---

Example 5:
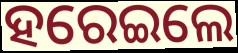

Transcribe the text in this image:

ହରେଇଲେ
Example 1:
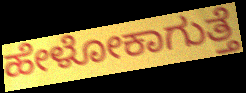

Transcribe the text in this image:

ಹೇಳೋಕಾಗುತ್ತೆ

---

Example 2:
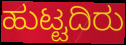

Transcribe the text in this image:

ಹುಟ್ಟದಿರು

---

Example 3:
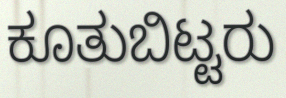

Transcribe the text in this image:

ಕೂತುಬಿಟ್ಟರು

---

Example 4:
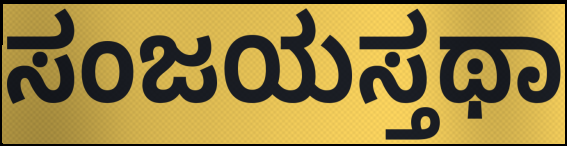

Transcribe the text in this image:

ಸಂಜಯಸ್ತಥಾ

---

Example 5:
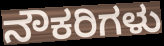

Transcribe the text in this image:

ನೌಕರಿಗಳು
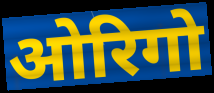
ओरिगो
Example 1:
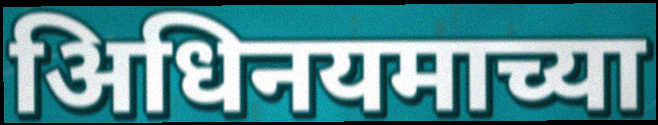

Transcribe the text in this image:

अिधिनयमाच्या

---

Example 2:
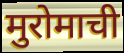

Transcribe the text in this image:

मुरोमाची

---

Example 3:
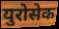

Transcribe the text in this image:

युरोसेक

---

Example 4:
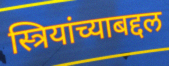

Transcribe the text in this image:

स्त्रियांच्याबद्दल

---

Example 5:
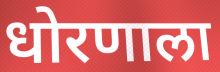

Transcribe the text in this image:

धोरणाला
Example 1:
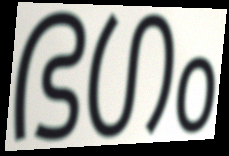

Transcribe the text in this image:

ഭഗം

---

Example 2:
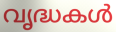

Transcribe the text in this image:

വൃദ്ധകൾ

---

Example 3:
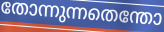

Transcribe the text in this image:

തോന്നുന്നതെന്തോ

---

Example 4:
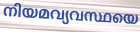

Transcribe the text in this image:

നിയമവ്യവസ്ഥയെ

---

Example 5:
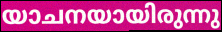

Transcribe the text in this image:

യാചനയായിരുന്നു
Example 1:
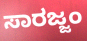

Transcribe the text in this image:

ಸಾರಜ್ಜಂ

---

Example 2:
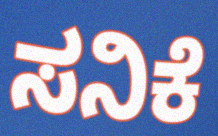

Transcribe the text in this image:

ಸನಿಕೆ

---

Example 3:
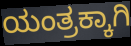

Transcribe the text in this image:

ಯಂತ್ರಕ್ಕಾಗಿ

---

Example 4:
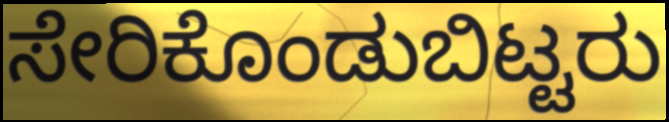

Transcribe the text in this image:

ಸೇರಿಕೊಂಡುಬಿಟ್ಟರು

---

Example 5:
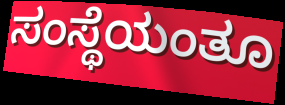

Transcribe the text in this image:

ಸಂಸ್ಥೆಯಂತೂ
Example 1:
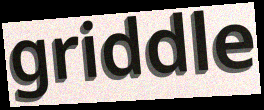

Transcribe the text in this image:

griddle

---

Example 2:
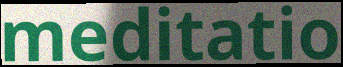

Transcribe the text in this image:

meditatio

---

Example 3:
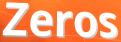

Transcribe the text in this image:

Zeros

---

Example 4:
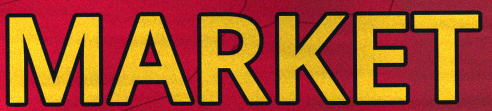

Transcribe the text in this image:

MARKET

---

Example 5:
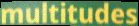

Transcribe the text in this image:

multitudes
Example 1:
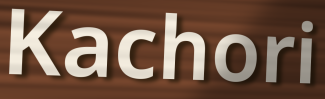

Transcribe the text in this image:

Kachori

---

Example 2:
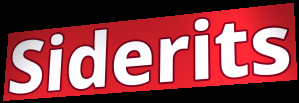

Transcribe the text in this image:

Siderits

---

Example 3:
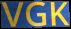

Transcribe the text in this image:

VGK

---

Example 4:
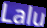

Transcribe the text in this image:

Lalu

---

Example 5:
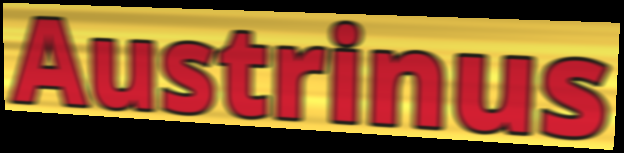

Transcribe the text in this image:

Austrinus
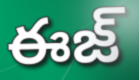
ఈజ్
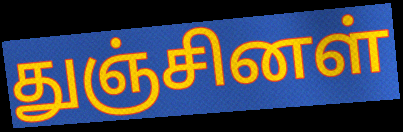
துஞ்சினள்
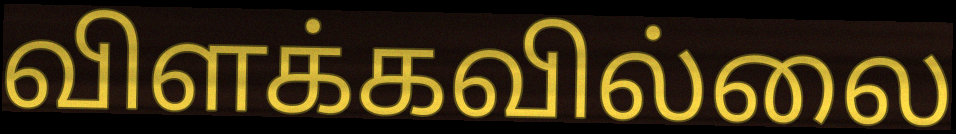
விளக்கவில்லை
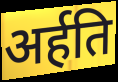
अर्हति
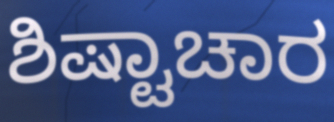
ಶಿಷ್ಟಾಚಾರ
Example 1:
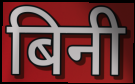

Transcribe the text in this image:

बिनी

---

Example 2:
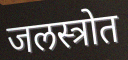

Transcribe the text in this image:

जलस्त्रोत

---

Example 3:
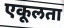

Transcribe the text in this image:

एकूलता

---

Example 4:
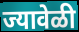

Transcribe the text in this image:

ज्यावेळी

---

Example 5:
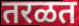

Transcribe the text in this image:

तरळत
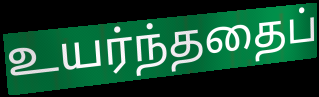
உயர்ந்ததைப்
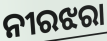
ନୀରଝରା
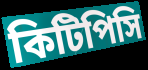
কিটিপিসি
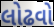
┄┄┄┄┄┄┄┄┄┄┄┄┄┄┄┄┄┄┄┄
* [What you will do] Transcribe all of the data above exactly; no picture belongs in the copy.

* [Output of the exercise]
---

Example 5:

Transcribe the text in this image:

ହରେଇଲେ
Example 1:

Transcribe the text in this image:

ಹೇಳೋಕಾಗುತ್ತೆ

---

Example 2:

Transcribe the text in this image:

ಹುಟ್ಟದಿರು

---

Example 3:

Transcribe the text in this image:

ಕೂತುಬಿಟ್ಟರು

---

Example 4:

Transcribe the text in this image:

ಸಂಜಯಸ್ತಥಾ

---

Example 5:

Transcribe the text in this image:

ನೌಕರಿಗಳು
ओरिगो
Example 1:

Transcribe the text in this image:

अिधिनयमाच्या

---

Example 2:

Transcribe the text in this image:

मुरोमाची

---

Example 3:

Transcribe the text in this image:

युरोसेक

---

Example 4:

Transcribe the text in this image:

स्त्रियांच्याबद्दल

---

Example 5:

Transcribe the text in this image:

धोरणाला
Example 1:

Transcribe the text in this image:

ഭഗം

---

Example 2:

Transcribe the text in this image:

വൃദ്ധകൾ

---

Example 3:

Transcribe the text in this image:

തോന്നുന്നതെന്തോ

---

Example 4:

Transcribe the text in this image:

നിയമവ്യവസ്ഥയെ

---

Example 5:

Transcribe the text in this image:

യാചനയായിരുന്നു
Example 1:

Transcribe the text in this image:

ಸಾರಜ್ಜಂ

---

Example 2:

Transcribe the text in this image:

ಸನಿಕೆ

---

Example 3:

Transcribe the text in this image:

ಯಂತ್ರಕ್ಕಾಗಿ

---

Example 4:

Transcribe the text in this image:

ಸೇರಿಕೊಂಡುಬಿಟ್ಟರು

---

Example 5:

Transcribe the text in this image:

ಸಂಸ್ಥೆಯಂತೂ
Example 1:

Transcribe the text in this image:

griddle

---

Example 2:

Transcribe the text in this image:

meditatio

---

Example 3:

Transcribe the text in this image:

Zeros

---

Example 4:

Transcribe the text in this image:

MARKET

---

Example 5:

Transcribe the text in this image:

multitudes
Example 1:

Transcribe the text in this image:

Kachori

---

Example 2:

Transcribe the text in this image:

Siderits

---

Example 3:

Transcribe the text in this image:

VGK

---

Example 4:

Transcribe the text in this image:

Lalu

---

Example 5:

Transcribe the text in this image:

Austrinus
ఈజ్
துஞ்சினள்
விளக்கவில்லை
अर्हति
ಶಿಷ್ಟಾಚಾರ
Example 1:

Transcribe the text in this image:

बिनी

---

Example 2:

Transcribe the text in this image:

जलस्त्रोत

---

Example 3:

Transcribe the text in this image:

एकूलता

---

Example 4:

Transcribe the text in this image:

ज्यावेळी

---

Example 5:

Transcribe the text in this image:

तरळत
உயர்ந்ததைப்
ନୀରଝରା
কিটিপিসি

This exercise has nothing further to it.